• _Work instruction_:
Could you copy exactly the lines from the one containing "X169251600Y-130712200I-1600000J0D01*" through the last line of the records below, and nothing else?

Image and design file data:
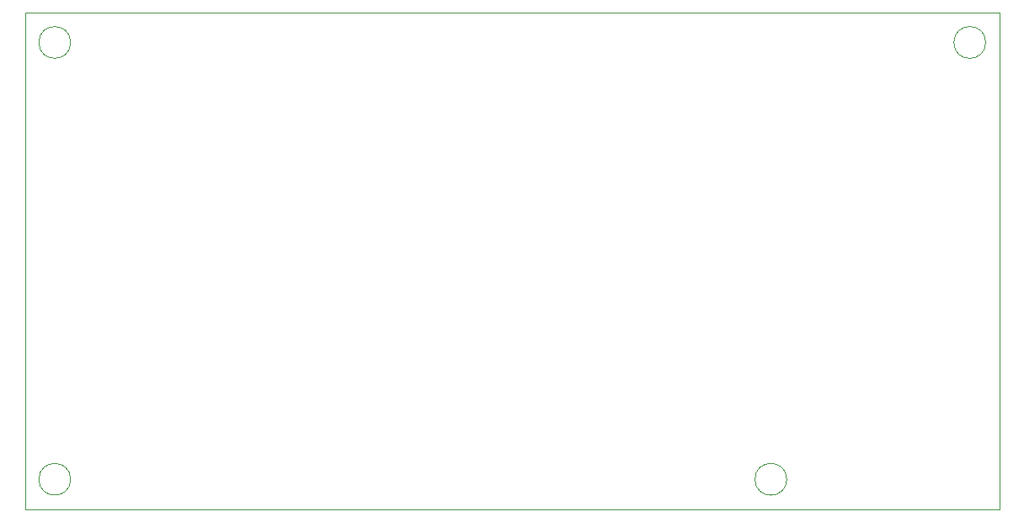
<source format=gm1>
G04 #@! TF.GenerationSoftware,KiCad,Pcbnew,8.0.3*
G04 #@! TF.CreationDate,2024-06-12T20:13:02+02:00*
G04 #@! TF.ProjectId,Li Ion Doctor,4c692049-6f6e-4204-946f-63746f722e6b,1*
G04 #@! TF.SameCoordinates,Original*
G04 #@! TF.FileFunction,Profile,NP*
%FSLAX46Y46*%
G04 Gerber Fmt 4.6, Leading zero omitted, Abs format (unit mm)*
G04 Created by KiCad (PCBNEW 8.0.3) date 2024-06-12 20:13:02*
%MOMM*%
%LPD*%
G01*
G04 APERTURE LIST*
G04 #@! TA.AperFunction,Profile*
%ADD10C,0.100000*%
G04 #@! TD*
G04 APERTURE END LIST*
D10*
X172451600Y-130712200D02*
G75*
G02*
X169251600Y-130712200I-1600000J0D01*
G01*
X169251600Y-130712200D02*
G75*
G02*
X172451600Y-130712200I1600000J0D01*
G01*
X100451600Y-86712200D02*
G75*
G02*
X97251600Y-86712200I-1600000J0D01*
G01*
X97251600Y-86712200D02*
G75*
G02*
X100451600Y-86712200I1600000J0D01*
G01*
X100451600Y-130712200D02*
G75*
G02*
X97251600Y-130712200I-1600000J0D01*
G01*
X97251600Y-130712200D02*
G75*
G02*
X100451600Y-130712200I1600000J0D01*
G01*
X95851600Y-83712200D02*
X193851600Y-83712200D01*
X193851600Y-133712200D01*
X95851600Y-133712200D01*
X95851600Y-83712200D01*
X192451600Y-86712200D02*
G75*
G02*
X189251600Y-86712200I-1600000J0D01*
G01*
X189251600Y-86712200D02*
G75*
G02*
X192451600Y-86712200I1600000J0D01*
G01*
M02*

</source>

• _Written answer_:
X169251600Y-130712200I-1600000J0D01*
G01*
X169251600Y-130712200D02*
G75*
G02*
X172451600Y-130712200I1600000J0D01*
G01*
X100451600Y-86712200D02*
G75*
G02*
X97251600Y-86712200I-1600000J0D01*
G01*
X97251600Y-86712200D02*
G75*
G02*
X100451600Y-86712200I1600000J0D01*
G01*
X100451600Y-130712200D02*
G75*
G02*
X97251600Y-130712200I-1600000J0D01*
G01*
X97251600Y-130712200D02*
G75*
G02*
X100451600Y-130712200I1600000J0D01*
G01*
X95851600Y-83712200D02*
X193851600Y-83712200D01*
X193851600Y-133712200D01*
X95851600Y-133712200D01*
X95851600Y-83712200D01*
X192451600Y-86712200D02*
G75*
G02*
X189251600Y-86712200I-1600000J0D01*
G01*
X189251600Y-86712200D02*
G75*
G02*
X192451600Y-86712200I1600000J0D01*
G01*
M02*

</source>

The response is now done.